Sadettin Ökten'in dediği gibi, "Şehirler sadece fiziki yapılar değildir, onların bir ruhu, bir karakteri, bir ahlakı vardır."
Şehir dediğin yer, AVM'lerle, gökdelenlerle büyümez.
Çay ocakları kapanmış, çocuk sesleri susmuş, komşuluk bitmişse, istediğin kadar bina yap, girdiğin yol çıkmaz sokaktır.
Hatay'ın Medeniyet Rotası
Şimdi Hatay'a bakalım. Bu şehir tarih boyunca medeniyetin uğrak noktası olmuş bir kavşak!
Roma geldi, yollar yaptı.
Osmanlı geldi, hanlar inşa etti.
İslam geldi, kimlik kazandırdı.
Deprem geldi, yıktı geçti!
Ve fakat, deprem sonrası "şivekar bir şehir" inşa ediliyor.

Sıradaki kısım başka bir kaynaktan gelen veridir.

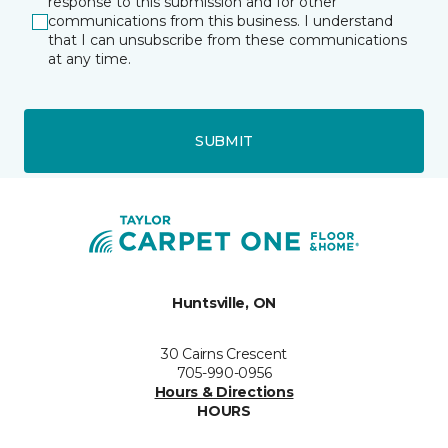
response to this submission and for other
communications from this business. I understand
that I can unsubscribe from these communications
at any time.
SUBMIT
Huntsville, ON
30 Cairns Crescent
705-990-0956
Hours & Directions
HOURS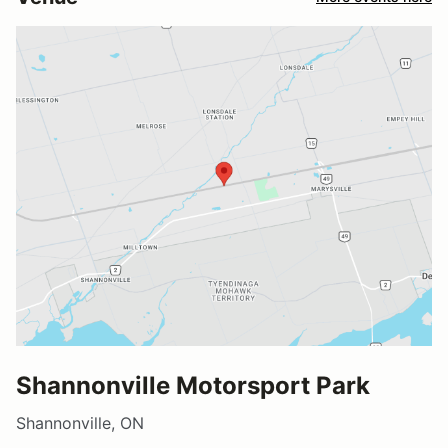
Shannonville Motorsport Park
Shannonville, ON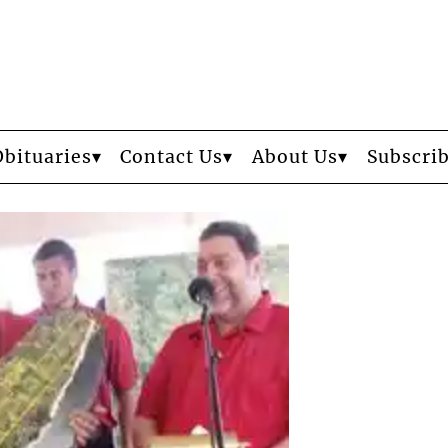
Obituaries
Contact Us
About Us
Subscri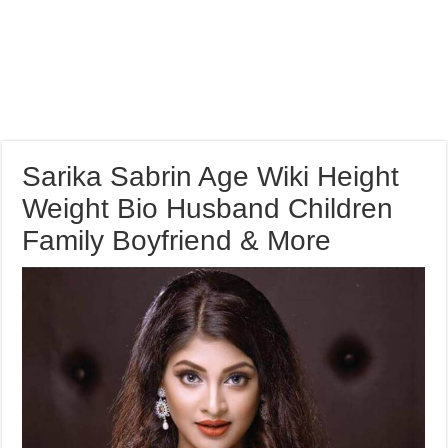
Sarika Sabrin Age Wiki Height
Weight Bio Husband Children
Family Boyfriend & More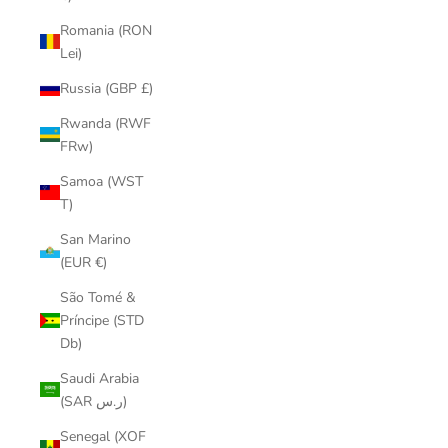
Romania (RON
Lei)
Russia (GBP £)
Rwanda (RWF
FRw)
Samoa (WST
T)
San Marino
(EUR €)
São Tomé &
Príncipe (STD
Db)
Saudi Arabia
(SAR ر.س)
Senegal (XOF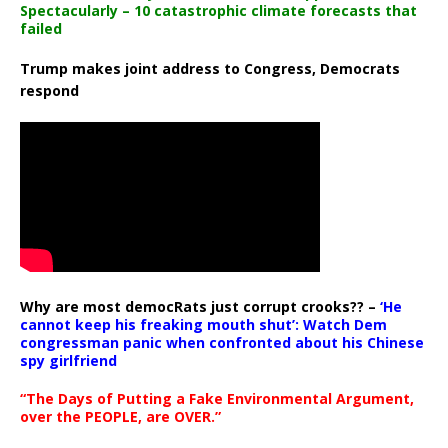
Spectacularly – 10 catastrophic climate forecasts that
failed
Trump makes joint address to Congress, Democrats
respond
Why are most democRats just corrupt crooks?? –
‘He
cannot keep his freaking mouth shut’: Watch Dem
congressman panic when confronted about his Chinese
spy girlfriend
“The Days of Putting a Fake Environmental Argument,
over the PEOPLE, are OVER.”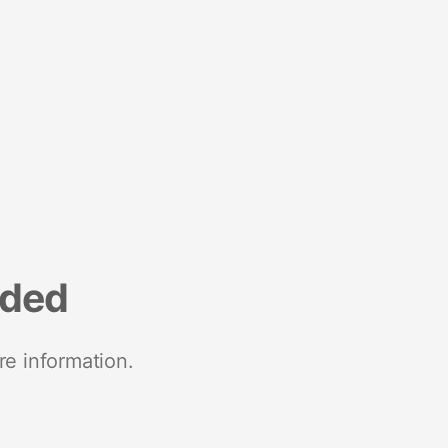
nded
re information.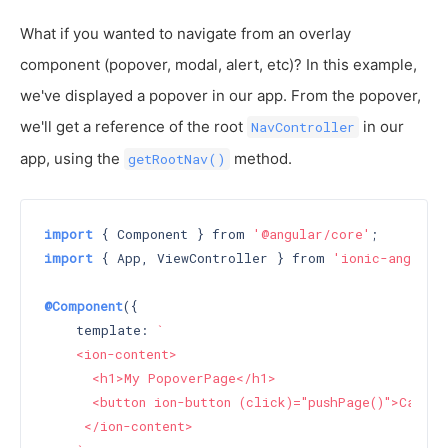
What if you wanted to navigate from an overlay
component (popover, modal, alert, etc)? In this example,
we've displayed a popover in our app. From the popover,
we'll get a reference of the root
in our
NavController
app, using the
method.
getRootNav()
import
 { Component } from 
'@angular/core'
import
 { App, ViewController } from 
'ionic-angular
@Component
({

    template: 
`

    <ion-content>

      <h1>My PopoverPage</h1>

      <button ion-button (click)="pushPage()">Call p
     </ion-content>
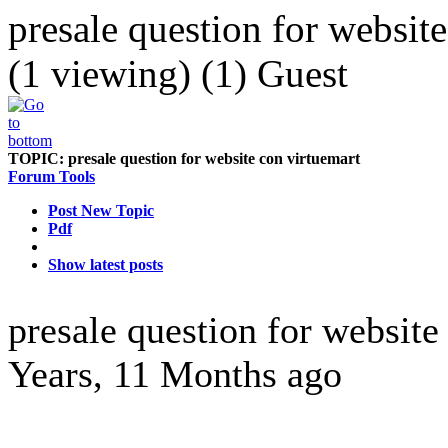
presale question for websit
(1 viewing) (1) Guest
TOPIC:
presale question for website con virtuemart
Forum Tools
Post New Topic
Pdf
Show latest posts
presale question for websit
Years, 11 Months ago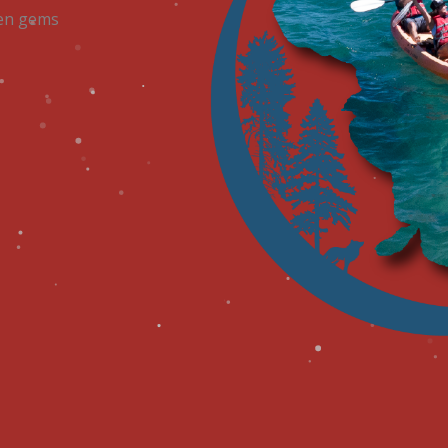
dden gems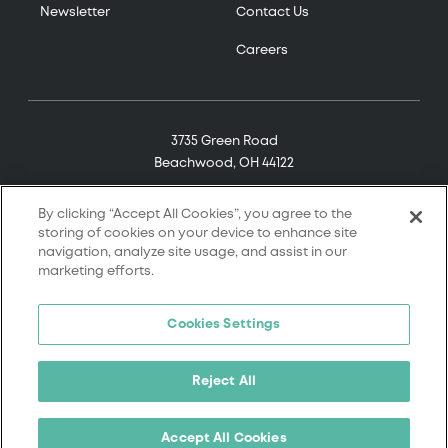
Newsletter
Contact Us
Careers
3735 Green Road
Beachwood, OH 44122
(800) 321-7906
By clicking “Accept All Cookies”, you agree to the
storing of cookies on your device to enhance site
navigation, analyze site usage, and assist in our
marketing efforts.
© 2026 Tremco. All rights reserved.
Cookies Settings
Terms and Conditions
Terms of Service
Reject All
Privacy Policy
California Supply Chain Notice
Accept All Cookies
Cookie Policy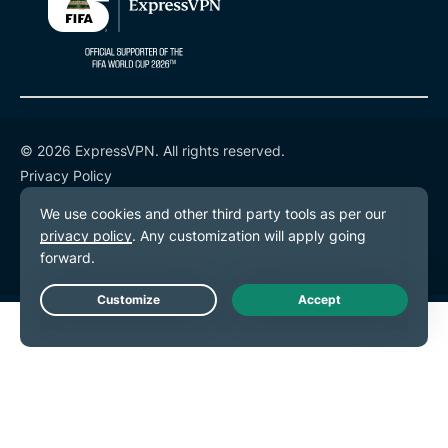
© 2026 ExpressVPN. All rights reserved.
Privacy Policy
Terms of Service
Cookie Preferences
Live Chat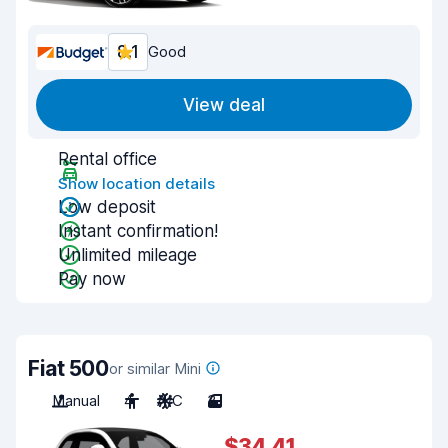
8.1
Good
View deal
Rental office
Show location details
Low deposit
Instant confirmation!
Unlimited mileage
Pay now
Fiat 500
or similar Mini
Manual
4
A/C
3
$34.41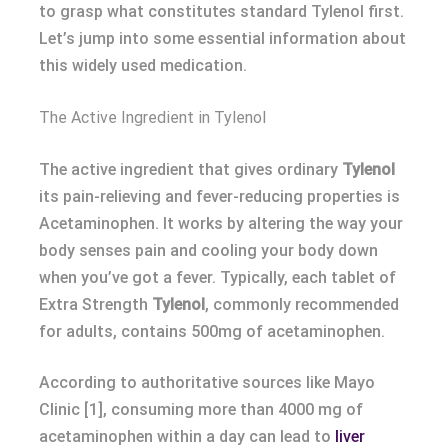
to grasp what constitutes standard Tylenol first.
Let’s jump into some essential information about
this widely used medication.
The Active Ingredient in Tylenol
The active ingredient that gives ordinary
Tylenol
its pain-relieving and fever-reducing properties is
Acetaminophen. It works by altering the way your
body senses pain and cooling your body down
when you’ve got a fever. Typically, each tablet of
Extra Strength
Tylenol
, commonly recommended
for adults, contains 500mg of acetaminophen.
According to authoritative sources like Mayo
Clinic [1], consuming more than 4000 mg of
acetaminophen within a day can lead to
liver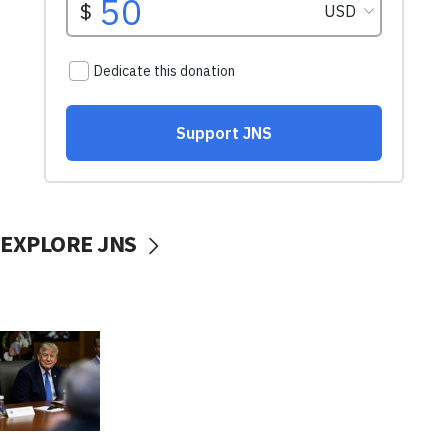
EXPLORE JNS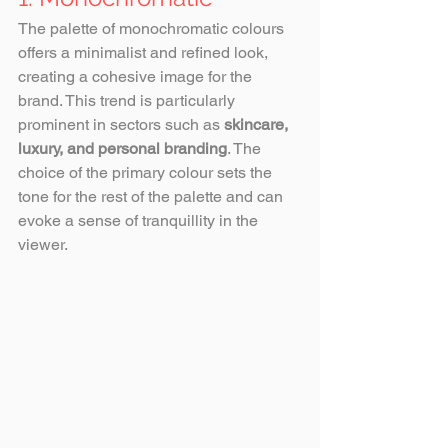
The palette of monochromatic colours 
offers a minimalist and refined look, 
creating a cohesive image for the 
brand. This trend is particularly 
prominent in sectors such as 
skincare, 
luxury, and personal branding
. The 
choice of the primary colour sets the 
tone for the rest of the palette and can 
evoke a sense of tranquillity in the 
viewer.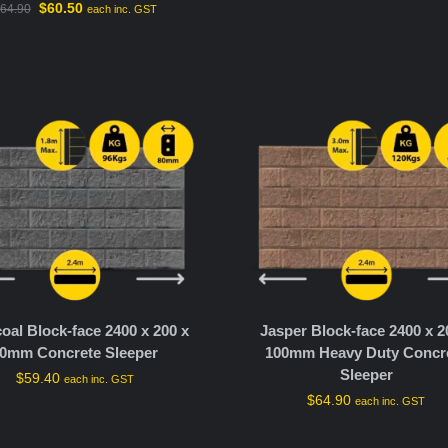
$
60.50
64.90
each inc. GST
oal Block-face 2400 x 200 x
Jasper Block-face 2400 x 2
0mm Concrete Sleeper
100mm Heavy Duty Concr
Sleeper
$
59.40
each inc. GST
$
64.90
each inc. GST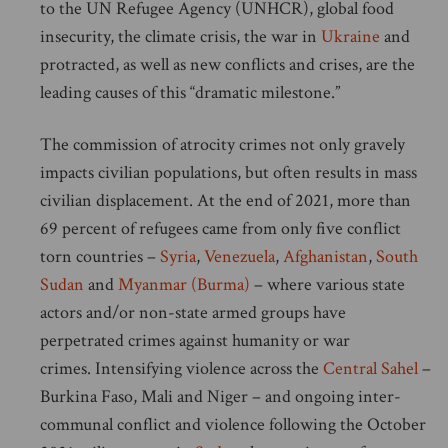
to the UN Refugee Agency (UNHCR), global food
insecurity, the climate crisis, the war in
Ukraine
and
protracted, as well as new conflicts and crises, are the
leading causes of this “dramatic milestone.”
The commission of atrocity crimes not only gravely
impacts civilian populations, but often results in mass
civilian displacement. At the end of 2021, more than
69 percent of refugees came from only five conflict
torn countries –
Syria
,
Venezuela
,
Afghanistan
,
South
Sudan
and
Myanmar (Burma)
– where various state
actors and/or non-state armed groups have
perpetrated crimes against humanity or war
crimes. Intensifying violence across the
Central Sahel
–
Burkina Faso, Mali and Niger – and ongoing inter-
communal conflict and violence following the October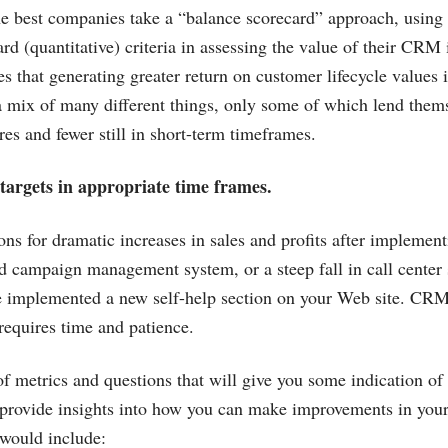
he best companies take a “balance scorecard” approach, using 
ard (quantitative) criteria in assessing the value of their CRM i
s that generating greater return on customer lifecycle values 
a mix of many different things, only some of which lend thems
res and fewer still in short-term timeframes.
 targets in appropriate time frames.
ions for dramatic increases in sales and profits after implemen
 campaign management system, or a steep fall in call center 
e implemented a new self-help section on your Web site. CRM
requires time and patience.
of metrics and questions that will give you some indication of
 provide insights into how you can make improvements in you
 would include: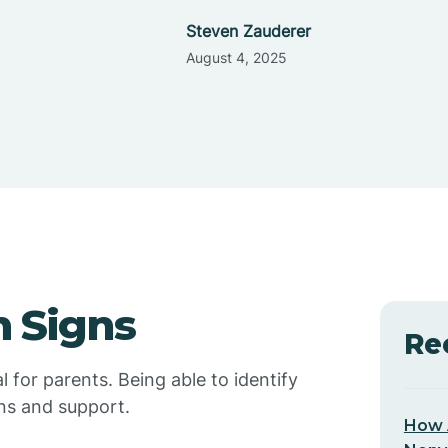
Steven Zauderer
August 4, 2025
 Signs
Re
l for parents. Being able to identify
ons and support.
How 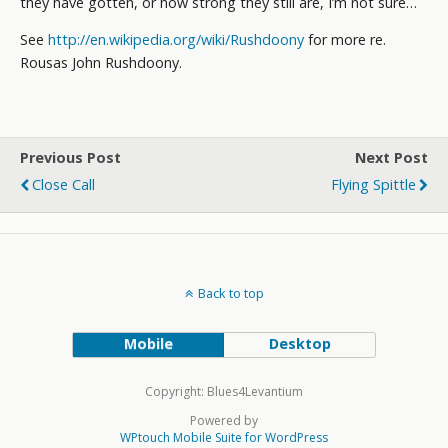
they have gotten, or how strong they still are, I’m not sure…
See
http://en.wikipedia.org/wiki/Rushdoony
for more re.
Rousas John Rushdoony.
Previous Post
Next Post
Close Call
Flying Spittle
Back to top
Mobile
Desktop
Copyright: Blues4Levantium
Powered by
WPtouch Mobile Suite for WordPress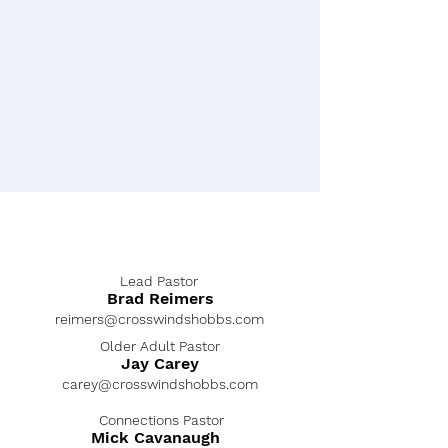
Lead Pastor
Brad Reimers
reimers@crosswindshobbs.com
Older Adult Pastor
Jay Carey
carey@crosswindshobbs.com
Connections Pastor
Mick Cavanaugh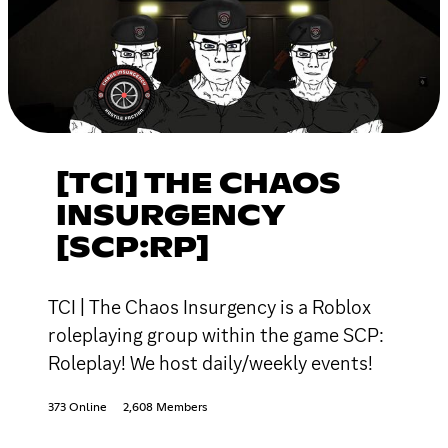
[TCI] THE CHAOS
INSURGENCY
[SCP:RP]
TCI | The Chaos Insurgency is a Roblox
roleplaying group within the game SCP:
Roleplay! We host daily/weekly events!
373 Online
2,608 Members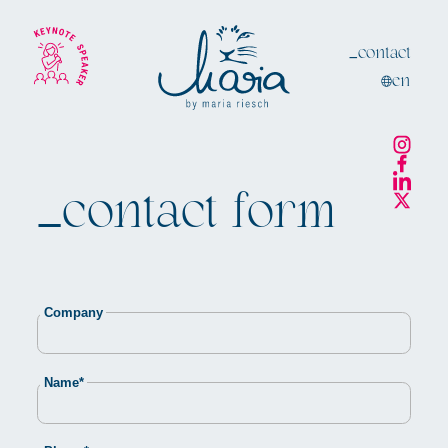
_contact
en
_contact
form
Company
Mandatory
Name
*
field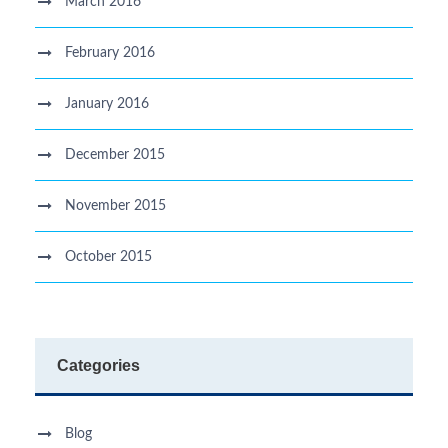
March 2016
February 2016
January 2016
December 2015
November 2015
October 2015
Categories
Blog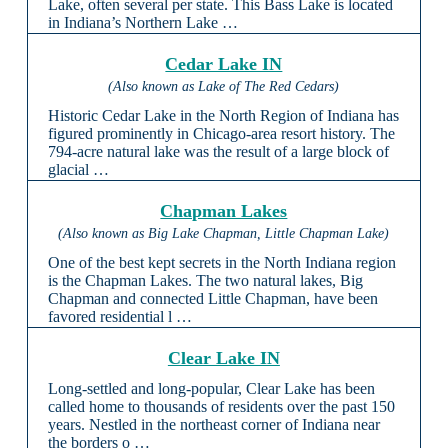
Lake, often several per state. This Bass Lake is located
in Indiana’s Northern Lake …
Cedar Lake IN
(Also known as Lake of The Red Cedars)
Historic Cedar Lake in the North Region of Indiana has
figured prominently in Chicago-area resort history. The
794-acre natural lake was the result of a large block of
glacial …
Chapman Lakes
(Also known as Big Lake Chapman, Little Chapman Lake)
One of the best kept secrets in the North Indiana region
is the Chapman Lakes. The two natural lakes, Big
Chapman and connected Little Chapman, have been
favored residential l …
Clear Lake IN
Long-settled and long-popular, Clear Lake has been
called home to thousands of residents over the past 150
years. Nestled in the northeast corner of Indiana near
the borders o …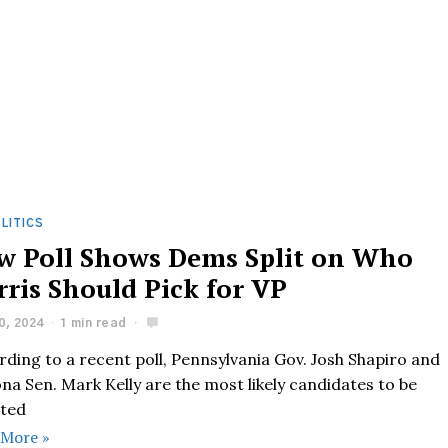
LITICS
w Poll Shows Dems Split on Who
rris Should Pick for VP
0, 2024
1 min read
ding to a recent poll, Pennsylvania Gov. Josh Shapiro and
na Sen. Mark Kelly are the most likely candidates to be
cted
 More »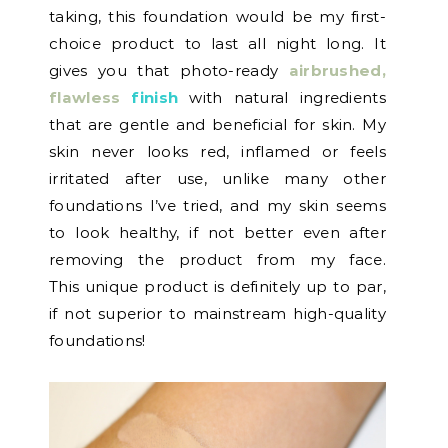
taking, this foundation would be my first-
choice product to last all night long. It
gives you that photo-ready
airbrushed,
flawless
finish
with natural ingredients
that are gentle and beneficial for skin. My
skin never looks red, inflamed or feels
irritated after use, unlike many other
foundations I’ve tried, and my skin seems
to look healthy, if not better even after
removing the product from my face.
This unique product is definitely up to par,
if not superior to mainstream high-quality
foundations!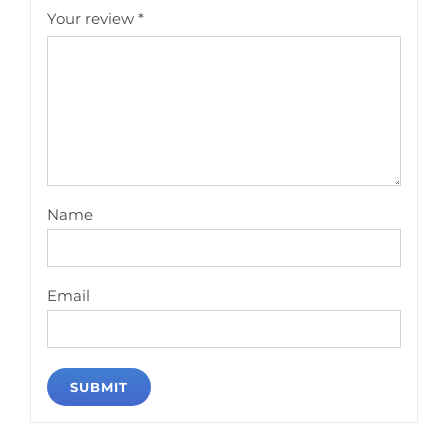
Your review
*
Name
Email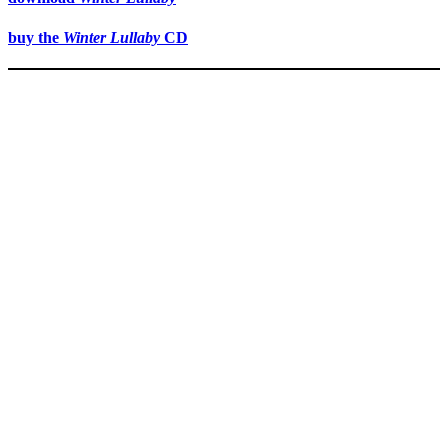
buy the
Winter Lullaby
CD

Tabelalar arttıkça tarih yeniden canlanıyor.
Hatay, medeniyet geçmişiyle cilveleşiyor.
"Ben buradayım! Tabelamı takip et, seni geçmişin derinliklerine götüreyim ki gördüğünle geleceğine şahsiyet kazandır." diyor.
Hatay, taşın, toprağın, yıkıntının değil; ezanın, çanın, hazanın şehri. Burada medeniyet, yalnızca geçmişten kalan taş binalarla değil, kokusuyla, sesiyle, tadıyla var.
Peki, her şeye tabela koyunca iş çözülüyor mu
Mahalle kültürü gitti, mahalle kapandı!
AVM'ler türedi; esnaf kepenk indirdi, yerel üretici yok!
Cami etrafında şekillenen şehir anlayışı unutuldu, Ruhsuz Şehir Bölgesi oluşturuldu.
O yüzden Hatay bize bir şey öğretiyor: Medeniyet, sadece inşaat projesi değildir.
Eğer öyle olsaydı, en yüksek binalara sahip olan yerler en medeni yerler olurdu.
Medeniyet, önce insanı inşa etmekle başlar.
"Medeniyet Yolu" Kapalı! Alternatif Rota Ara!
Bize yıllarca "Gelişmek için modern olmak lazım" dediler.
"Modern" dediler, yolları genişlettiler ama insanları uzaklaştırdılar.